After Danny and Michael Philippou’s well-received debut, Talk to Me, they released another thrilling horror film this year: Bring Her Back. Like Talk to Me, it's essentially the trust and bond between friends and family members that are at stake.
We see things through the point of view of a pair of stepsister and brother: 17-year-old boy Andy and Asian girl Piper, who is visually impaired. They found their father dead after a stroke in the shower. This vision—therefore, Piper was less mentally harmed—haunted Andy throughout the film. Their bond is the most touching element in the film. Even though they don't share the same biological mother or father, it’s their care and love for each other that support them through the loss of their father. The portrayal of their bond is natural: from their bickering with inappropriate jokes at the beginning to their secret code “grapefruit” as a code for “being honest.”

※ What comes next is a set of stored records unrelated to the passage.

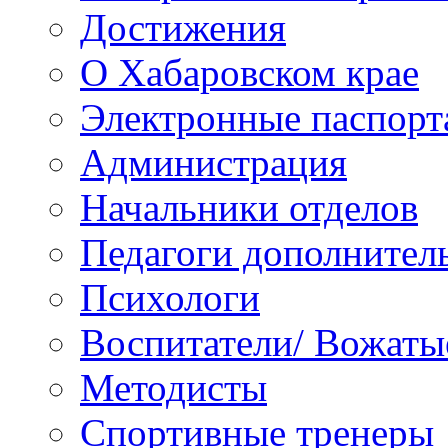
Достижения
О Хабаровском крае
Электронные паспорт
Администрация
Начальники отделов
Педагоги дополнител
Психологи
Воспитатели/ Вожаты
Методисты
Спортивные тренеры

Besides the visual body horror, the biggest element in horror is the step-siblings’ new guardian, Laura, played by the brilliant actress Sally Hawkins. At first, her role is extra-friendly with an ounce of ambiguity and eccentricity. As a former counsellor herself, she used her tactics to get close with Andy to get the information she wanted and then used the information to break the trust between Andy and Piper. Even though they’re children, they would be only truly defenseless after they lost each other and in isolation. Her fabricated psychoanalysis of Andy is one of the most frustrating scenes in the film.When Andy told the agency that the other fostered child, Oliver, was actually a missing child, the social worker revealed that Laura was a former counsellor at the same agency, which was a chilling twist.

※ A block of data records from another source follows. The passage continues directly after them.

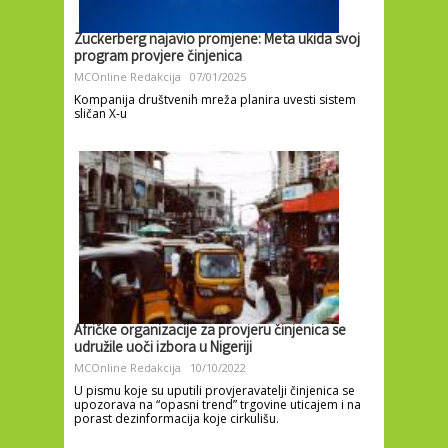
Zuckerberg najavio promjene: Meta ukida svoj
program provjere činjenica
MCOnline Redakcija
07/01/2025
Kompanija društvenih mreža planira uvesti sistem
sličan X-u
Afričke organizacije za provjeru činjenica se
udružile uoči izbora u Nigeriji
MCOnline Redakcija
10/10/2022
U pismu koje su uputili provjeravatelji činjenica se
upozorava na “opasni trend” trgovine uticajem i na
porast dezinformacija koje cirkulišu.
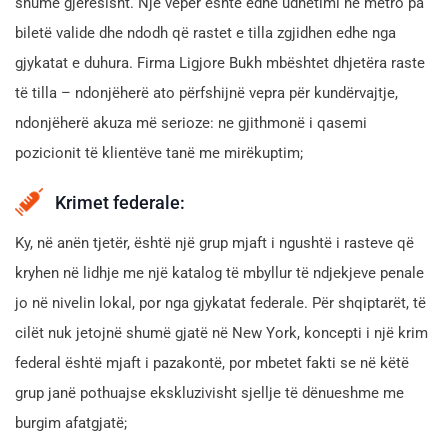
shumë gjerësisht. Një vepër është edhe udhëtimi në metro pa
biletë valide dhe ndodh që rastet e tilla zgjidhen edhe nga
gjykatat e duhura. Firma Ligjore Bukh mbështet dhjetëra raste
të tilla – ndonjëherë ato përfshijnë vepra për kundërvajtje,
ndonjëherë akuza më serioze: ne gjithmonë i qasemi
pozicionit të klientëve tanë me mirëkuptim;
Krimet federale:
Ky, në anën tjetër, është një grup mjaft i ngushtë i rasteve që
kryhen në lidhje me një katalog të mbyllur të ndjekjeve penale
jo në nivelin lokal, por nga gjykatat federale. Për shqiptarët, të
cilët nuk jetojnë shumë gjatë në New York, koncepti i një krim
federal është mjaft i pazakontë, por mbetet fakti se në këtë
grup janë pothuajse ekskluzivisht sjellje të dënueshme me
burgim afatgjatë;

This is not the first time we see the role of therapist/counsellor as a supervising role of threat instead of being someone who we can undoubtedly trust the most. In Ari Aster’s surrealist horror film, Beau Is Afraid, the therapist of the protagonist was revealed at the end to be bought off by his mother and give out his personal information. Along with the popularity of therapy sessions for the public, the fear of betrayal and exposure from the person you trust to regularly talk about your deepest emotional turmoils seems to increase as well. Laura was also in the position of new guardian mother: the external horror invaded Andy and Piper’s two-person family, becoming an internal threat.